Imaginons un plafond CMG de 3 euros de l'heure. Si la mensu est de 150 euros, le PE aurait 450 euros ? Là ou avant il n'avait par exemple que 314....
Si l'ass mat prenait avant 3.5 euros de l'heure, elle va se dire : puisque le PE a un reste à charge de seulement 50 centimes, je vais augmenter mon tarif à 4,5 euros. Donc certes elle sera mieux payée. Ça ferait à lass mat 150 euros de plus par mois et le PE ça lui fera quasiment le même reste à charge QU'AVANT...
Pas sûr que ça plaise aux PE de ne pas être un peu gagnant aussi finalement, et qui du coup, soit choisiront une ass mat en fonction du taux horaire, soit continueront de se tourner vers les crèches.
Ou alors ça poussera peut-être certaine parents à  "négocier avec l'ass mat".... : vous voulez,150 x 4,5 euros pour avoir 675 euros.
On peut pas plutôt faire 180h x 3.75 = 675.. vous ça fait pareil mais moi j'ai 180 h de CMG remboursés au lieu de 150...
Ça va engendrer des dérives ce truc....


----------



## kikine (7 Novembre 2022)

Nanou91 a dit: 


> le PE ça lui fera quasiment le même reste à charge QU'AVANT...
> Pas sûr que ça plaise aux PE de ne pas être un peu gagnant aussi finalement, et qui du coup, soit choisiront une ass mat en fonction du taux horaire, soit continueront de se tourner vers les crèches.


ha bon parce que c'est déjà pas le cas ???


Nanou91 a dit: 


> Ou alors ça poussera peut-être certaine parents à  "négocier avec l'ass mat".... : vous voulez,150 x 4,5 euros pour avoir 675 euros.
> On peut pas plutôt faire 180h x 3.75 = 675.. vous ça fait pareil mais moi j'ai 180 h de CMG remboursés au lieu de 150...
> Ça va engendrer des dérives ce truc....

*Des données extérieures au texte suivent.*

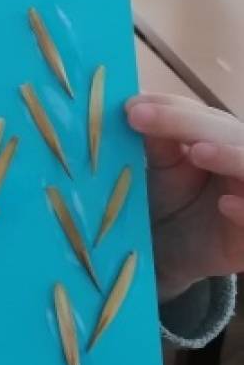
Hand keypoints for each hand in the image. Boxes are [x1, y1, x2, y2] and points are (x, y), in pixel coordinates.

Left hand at [126, 94, 243, 300]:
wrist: (175, 256)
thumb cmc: (169, 203)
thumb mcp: (159, 171)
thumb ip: (155, 143)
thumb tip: (135, 107)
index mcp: (219, 136)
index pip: (199, 114)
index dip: (168, 108)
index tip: (130, 109)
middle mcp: (241, 157)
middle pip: (227, 132)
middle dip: (187, 123)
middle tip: (144, 119)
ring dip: (229, 156)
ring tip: (199, 152)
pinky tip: (225, 205)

travailler + pour gagner - ???


----------



## Nanou91 (7 Novembre 2022)

@kikine 
Non pas travailler plus pour gagner moins.Dans mon exemple, l'ass mat travaillerait 150 h à 4.5h/h mais le PE déclarerait 180h à 3.75.
ça fait le même salaire déclaré mais plus d'heures pour avoir plus de CMG horaire... ça va être source de fraude cette histoire


----------



## kikine (7 Novembre 2022)

Nanou91 a dit: 


> @kikine
> Non pas travailler plus pour gagner moins.Dans mon exemple, l'ass mat travaillerait 150 h à 4.5h/h mais le PE déclarerait 180h à 3.75.
> ça fait le même salaire déclaré mais plus d'heures pour avoir plus de CMG horaire... ça va être source de fraude cette histoire


ha oui je comprend mieux 
pour la fraude pas plus que celle qui faisaient la division par 9 pour déclarer le nombre de jours a une époque..
là la fraude serait facilement prouvable en ayant le contrat sous les yeux (avec les horaires) de plus pour pôle emploi ensuite qui lui demandera le contrat + les bs... bref a ne pas accepter


----------